Unsurprisingly, a positive correlation emerged between sales volume and profitability. The higher the sales, the larger the profits—a key insight for crafting future strategies.

plt.scatter(df['Total Sales'], df['Operating Profit'], alpha=0.5)
plt.title('Total Sales vs Operating Profit')
plt.xlabel('Total sales')
plt.ylabel('Operating Profit')
plt.show()

Our data indicated a pronounced inclination of customers toward shopping in physical stores, shedding light on consumer behavior.

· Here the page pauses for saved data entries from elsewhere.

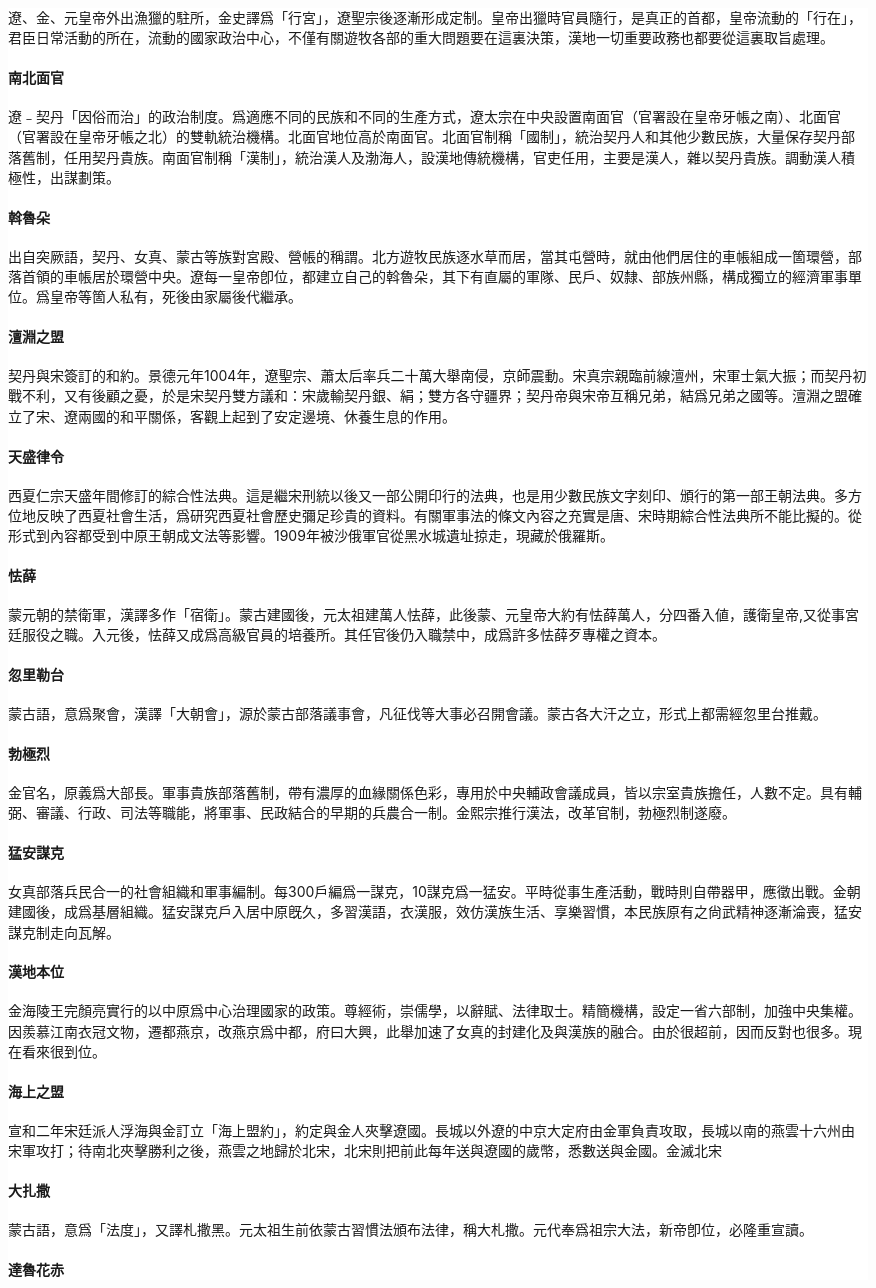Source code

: 遼、金、元皇帝外出漁獵的駐所，<v>金史</v>譯爲「行宮」，遼聖宗後逐漸形成定制。皇帝出獵時官員隨行，是真正的首都，皇帝流動的「行在」，君臣日常活動的所在，流動的國家政治中心，不僅有關遊牧各部的重大問題要在這裏決策，漢地一切重要政務也都要從這裏取旨處理。

#### 南北面官

遼﹣契丹「因俗而治」的政治制度。爲適應不同的民族和不同的生產方式，遼太宗在中央設置南面官（官署設在皇帝牙帳之南）、北面官（官署設在皇帝牙帳之北）的雙軌統治機構。北面官地位高於南面官。北面官制稱「國制」，統治契丹人和其他少數民族，大量保存契丹部落舊制，任用契丹貴族。南面官制稱「漢制」，統治漢人及渤海人，設漢地傳統機構，官吏任用，主要是漢人，雜以契丹貴族。調動漢人積極性，出謀劃策。

#### 斡魯朵

出自突厥語，契丹、女真、蒙古等族對宮殿、營帳的稱謂。北方遊牧民族逐水草而居，當其屯營時，就由他們居住的車帳組成一箇環營，部落首領的車帳居於環營中央。遼每一皇帝卽位，都建立自己的斡魯朵，其下有直屬的軍隊、民戶、奴隸、部族州縣，構成獨立的經濟軍事單位。爲皇帝等箇人私有，死後由家屬後代繼承。

#### 澶淵之盟

契丹與宋簽訂的和約。景德元年1004年，遼聖宗、蕭太后率兵二十萬大舉南侵，京師震動。宋真宗親臨前線澶州，宋軍士氣大振；而契丹初戰不利，又有後顧之憂，於是宋契丹雙方議和：宋歲輸契丹銀、絹；雙方各守疆界；契丹帝與宋帝互稱兄弟，結爲兄弟之國等。澶淵之盟確立了宋、遼兩國的和平關係，客觀上起到了安定邊境、休養生息的作用。

#### 天盛律令

西夏仁宗天盛年間修訂的綜合性法典。這是繼<v>宋刑統</v>以後又一部公開印行的法典，也是用少數民族文字刻印、頒行的第一部王朝法典。多方位地反映了西夏社會生活，爲研究西夏社會歷史彌足珍貴的資料。有關軍事法的條文內容之充實是唐、宋時期綜合性法典所不能比擬的。從形式到內容都受到中原王朝成文法等影響。1909年被沙俄軍官從黑水城遺址掠走，現藏於俄羅斯。

#### 怯薛

蒙元朝的禁衛軍，漢譯多作「宿衛」。蒙古建國後，元太祖建萬人怯薛，此後蒙、元皇帝大約有怯薛萬人，分四番入値，護衛皇帝,又從事宮廷服役之職。入元後，怯薛又成爲高級官員的培養所。其任官後仍入職禁中，成爲許多怯薛歹專權之資本。

#### 忽里勒台

蒙古語，意爲聚會，漢譯「大朝會」，源於蒙古部落議事會，凡征伐等大事必召開會議。蒙古各大汗之立，形式上都需經忽里台推戴。

#### 勃極烈

金官名，原義爲大部長。軍事貴族部落舊制，帶有濃厚的血緣關係色彩，專用於中央輔政會議成員，皆以宗室貴族擔任，人數不定。具有輔弼、審議、行政、司法等職能，將軍事、民政結合的早期的兵農合一制。金熙宗推行漢法，改革官制，勃極烈制遂廢。

#### 猛安謀克

女真部落兵民合一的社會組織和軍事編制。每300戶編爲一謀克，10謀克爲一猛安。平時從事生產活動，戰時則自帶器甲，應徵出戰。金朝建國後，成爲基層組織。猛安謀克戶入居中原旣久，多習漢語，衣漢服，效仿漢族生活、享樂習慣，本民族原有之尙武精神逐漸淪喪，猛安謀克制走向瓦解。

#### 漢地本位

金海陵王完顏亮實行的以中原爲中心治理國家的政策。尊經術，崇儒學，以辭賦、法律取士。精簡機構，設定一省六部制，加強中央集權。因羨慕江南衣冠文物，遷都燕京，改燕京爲中都，府曰大興，此舉加速了女真的封建化及與漢族的融合。由於很超前，因而反對也很多。現在看來很到位。

#### 海上之盟

宣和二年宋廷派人浮海與金訂立「海上盟約」，約定與金人夾擊遼國。長城以外遼的中京大定府由金軍負責攻取，長城以南的燕雲十六州由宋軍攻打；待南北夾擊勝利之後，燕雲之地歸於北宋，北宋則把前此每年送與遼國的歲幣，悉數送與金國。金滅北宋

#### 大扎撒

蒙古語，意爲「法度」，又譯札撒黑。元太祖生前依蒙古習慣法頒布法律，稱大札撒。元代奉爲祖宗大法，新帝卽位，必隆重宣讀。

#### 達魯花赤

sales = df.groupby('Sales Method')['Total Sales'].sum().sort_values(ascending=False)
print(sales)

plt.bar(sales.index, sales.values)
plt.title('Total Sales by Method')
plt.xlabel('method')
plt.ylabel('value')
plt.show

In conclusion, our data-driven odyssey through Adidas US sales data for 2020-2021 has unveiled a treasure trove of insights. From regional performance to product dominance, seasonal surges to the power of higher sales, this analysis equips decision-makers with a compass for navigating future endeavors. With these revelations in mind, businesses can chart a course for success in the dynamic world of retail.